*Text provided:*

=-=-=

How? The Arduino doesn't have the native ability to display a GUI.

liudr

Also, are you using the ATMEGA's onboard EEPROM or external EEPROMs via I2C like 24LC512?

Daniel Formosa

Yes i know the arduino doesn't have the GUI, but I managed to program it serailly using C# using forms.
That has been sorted out and PAULS, it is tnx to you that I managed it.

I am using the Arduino Mega, having an inbuilt 4kb EEPROM. 

Ok so the digits are irrelivant....

What I need is this:
Imagine I recieved an integer serially, say for example 323 (this has been converted from character to an array an to an integer.......) So we have an integer saved in the FLASH memory, i.e. 323.
An then I recieve another # say for example 1234(the same procedure from a char to int.....).So we have another integer saved in the FLASH.
i.e. eg   int reference_no = 323;
            int gas = 1234;
Therefore I need to save these integers in an array in the EEPROM.

This is what I had in mind:

EEPROM:
ADDRESS    VALUE
0               323
1               1234
2
.
.
.
4095

The problem I currently have is when writing for example 323 in the EEPROM in address 0, and when I read it, it isn't 323 saved but 67..???
Is this since the number is greater than 255????

How can I save 323 then??
TNX

liudr

Just to straight out the terms, FLASH you mentioned in NOT EEPROM.
You need to show the code. I suspect you only read one byte instead of two. I don't know if you wrote two bytes or not with your code. You know, 323 needs two bytes. If you only write the low byte, you get 323 chopped to fit within 255=67

It's probably that.

AWOL

Quote
The problem I currently have is when writing for example 323 in the EEPROM in address 0, and when I read it, it isn't 323 saved but 67..???

323 - 256 = ?
"Pete, it's a fool looks for logic in the chambers of the human heart." Ulysses Everett McGill.
Do not send technical questions via personal messaging - they will be ignored.

Daniel Formosa

Ok...so this is the code(it doesn't have the GUI and stuff just an short program...)
Code: [Select]
#include <EEPROM.h>

void setup()
{
  Serial.begin(9600);
  int reference = 323;
  int gas = 1234;
  int serial;
 
  EEPROM.write(0,323);
 
  serial =EEPROM.read(0);
 
  Serial.print(serial);
 
 
}
void loop()

=-=-=

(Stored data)
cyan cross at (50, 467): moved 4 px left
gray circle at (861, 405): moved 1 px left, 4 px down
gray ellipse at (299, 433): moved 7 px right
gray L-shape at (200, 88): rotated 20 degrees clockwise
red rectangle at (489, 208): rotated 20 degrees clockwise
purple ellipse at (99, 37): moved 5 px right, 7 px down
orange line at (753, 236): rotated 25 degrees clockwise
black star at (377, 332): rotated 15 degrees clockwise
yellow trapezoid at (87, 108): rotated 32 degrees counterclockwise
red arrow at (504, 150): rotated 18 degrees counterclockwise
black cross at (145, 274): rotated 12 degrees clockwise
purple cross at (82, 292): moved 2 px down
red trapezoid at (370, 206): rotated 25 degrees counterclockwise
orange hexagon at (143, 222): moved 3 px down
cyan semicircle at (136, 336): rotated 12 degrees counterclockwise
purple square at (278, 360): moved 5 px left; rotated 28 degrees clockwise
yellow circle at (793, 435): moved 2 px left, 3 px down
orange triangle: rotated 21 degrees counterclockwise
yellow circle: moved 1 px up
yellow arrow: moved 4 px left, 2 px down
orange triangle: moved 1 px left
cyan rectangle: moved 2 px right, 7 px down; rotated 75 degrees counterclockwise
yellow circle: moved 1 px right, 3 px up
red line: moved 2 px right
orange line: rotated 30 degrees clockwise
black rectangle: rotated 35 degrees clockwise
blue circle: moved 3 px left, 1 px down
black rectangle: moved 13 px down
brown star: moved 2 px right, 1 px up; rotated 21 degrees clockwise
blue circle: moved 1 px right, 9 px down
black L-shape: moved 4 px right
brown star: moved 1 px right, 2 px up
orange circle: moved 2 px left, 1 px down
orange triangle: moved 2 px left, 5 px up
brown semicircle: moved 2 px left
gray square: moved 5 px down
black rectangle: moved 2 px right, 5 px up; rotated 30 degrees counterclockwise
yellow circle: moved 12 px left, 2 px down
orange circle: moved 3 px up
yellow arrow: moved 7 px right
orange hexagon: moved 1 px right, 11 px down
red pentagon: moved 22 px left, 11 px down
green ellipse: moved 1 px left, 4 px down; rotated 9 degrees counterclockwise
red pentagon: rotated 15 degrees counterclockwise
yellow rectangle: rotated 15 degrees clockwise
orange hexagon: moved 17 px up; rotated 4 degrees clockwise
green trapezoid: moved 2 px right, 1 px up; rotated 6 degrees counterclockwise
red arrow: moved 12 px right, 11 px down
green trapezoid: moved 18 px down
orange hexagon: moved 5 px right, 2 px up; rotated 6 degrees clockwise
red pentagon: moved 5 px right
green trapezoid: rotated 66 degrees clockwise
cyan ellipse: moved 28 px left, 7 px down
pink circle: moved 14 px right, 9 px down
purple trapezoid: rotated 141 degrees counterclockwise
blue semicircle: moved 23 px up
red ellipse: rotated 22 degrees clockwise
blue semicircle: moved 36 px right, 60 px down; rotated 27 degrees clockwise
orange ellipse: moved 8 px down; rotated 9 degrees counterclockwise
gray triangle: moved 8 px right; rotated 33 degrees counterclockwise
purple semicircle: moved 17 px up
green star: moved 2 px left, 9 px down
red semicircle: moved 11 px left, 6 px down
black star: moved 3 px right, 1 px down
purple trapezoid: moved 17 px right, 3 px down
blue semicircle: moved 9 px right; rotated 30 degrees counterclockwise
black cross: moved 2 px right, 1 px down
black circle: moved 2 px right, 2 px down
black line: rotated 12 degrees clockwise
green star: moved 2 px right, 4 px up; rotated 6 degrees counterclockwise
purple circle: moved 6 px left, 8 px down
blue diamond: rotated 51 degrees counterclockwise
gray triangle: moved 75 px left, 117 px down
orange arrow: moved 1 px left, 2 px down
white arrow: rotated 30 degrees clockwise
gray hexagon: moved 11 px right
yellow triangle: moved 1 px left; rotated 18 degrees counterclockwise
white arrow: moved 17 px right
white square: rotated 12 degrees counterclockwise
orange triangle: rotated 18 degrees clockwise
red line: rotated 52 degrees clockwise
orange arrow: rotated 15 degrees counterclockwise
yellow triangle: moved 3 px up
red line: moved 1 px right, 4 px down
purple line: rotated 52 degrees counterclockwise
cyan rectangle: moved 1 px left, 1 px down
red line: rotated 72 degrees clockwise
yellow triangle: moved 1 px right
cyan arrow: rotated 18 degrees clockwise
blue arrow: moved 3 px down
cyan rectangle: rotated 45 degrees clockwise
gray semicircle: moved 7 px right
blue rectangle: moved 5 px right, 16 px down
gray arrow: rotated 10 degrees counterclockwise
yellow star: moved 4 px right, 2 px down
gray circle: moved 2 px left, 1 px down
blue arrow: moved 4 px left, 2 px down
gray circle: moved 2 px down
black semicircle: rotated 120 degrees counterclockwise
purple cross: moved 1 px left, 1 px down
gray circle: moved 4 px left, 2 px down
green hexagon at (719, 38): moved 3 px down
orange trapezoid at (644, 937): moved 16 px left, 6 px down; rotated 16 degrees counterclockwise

=-=-=

*Set problem 1:*
In the Arduino EEPROM thread, what value was read back from address 0 after 323 was written there?
*Set problem 2:*
Proceed with the Arduino EEPROM thread from the point where it stops.
The data plays no part in any of this.

*Written answer 1:*
67

*Written answer 2:*
{
  int reference = 323;
  int gas = 1234;
  int serial;
 
  EEPROM.write(0,323);
 
  serial =EEPROM.read(0);
 
  Serial.print(serial);
 
}


So how can I save 323 then??

tnx

AWOL

Quote
So how can I save 323 then??


As two bytes, aka "int".
"Pete, it's a fool looks for logic in the chambers of the human heart." Ulysses Everett McGill.
Do not send technical questions via personal messaging - they will be ignored.

Daniel Formosa

Sry this is the code..
Code: [Select]

#include <EEPROM.h>

void setup()
{
 Serial.begin(9600);
 int reference = 323;
 int gas = 1234;
 int serial;
 
 EEPROM.write(0,323);
 
 serial =EEPROM.read(0);
 
 Serial.print(serial);
 
 
}
void loop()
{
   
}

Daniel Formosa

It is saved as int....
int reference = 323;
???

AWOL

#10
Mar 09, 2011, 09:12 pm Last Edit: Mar 09, 2011, 09:15 pm by AWOL Reason: 1
Quote
It is saved as int....
int reference = 323;

But the EEPROM is only byte wide.

sizeof (byte) == sizeof (int) / 2  (for the Arduino)
"Pete, it's a fool looks for logic in the chambers of the human heart." Ulysses Everett McGill.
Do not send technical questions via personal messaging - they will be ignored.

PaulS

EEPROM.write() and EEPROM.read() operate on bytes. To save an int:

Code: [Select]
EEPROM.write(0, highByte(reference));
EEPROM.write(1, lowByte(reference));


To read an int:

Code: [Select]
int val = (EEPROM.read(0) << 8) + EEPROM.read(1);

You might want to look at the EEPROM_readAnything() and EEPROM_writeAnything() functions:
http://www.arduino.cc/playground/Code/EEPROMWriteAnything

Daniel Formosa

Ok didn't know this....
So I am using 2 addresses inside the EEPROM now?

That is a problem....

AWOL

#13
Mar 09, 2011, 09:26 pm Last Edit: Mar 09, 2011, 09:28 pm by AWOL Reason: 1
Quote
So I am using 2 addresses inside the EEPROM now?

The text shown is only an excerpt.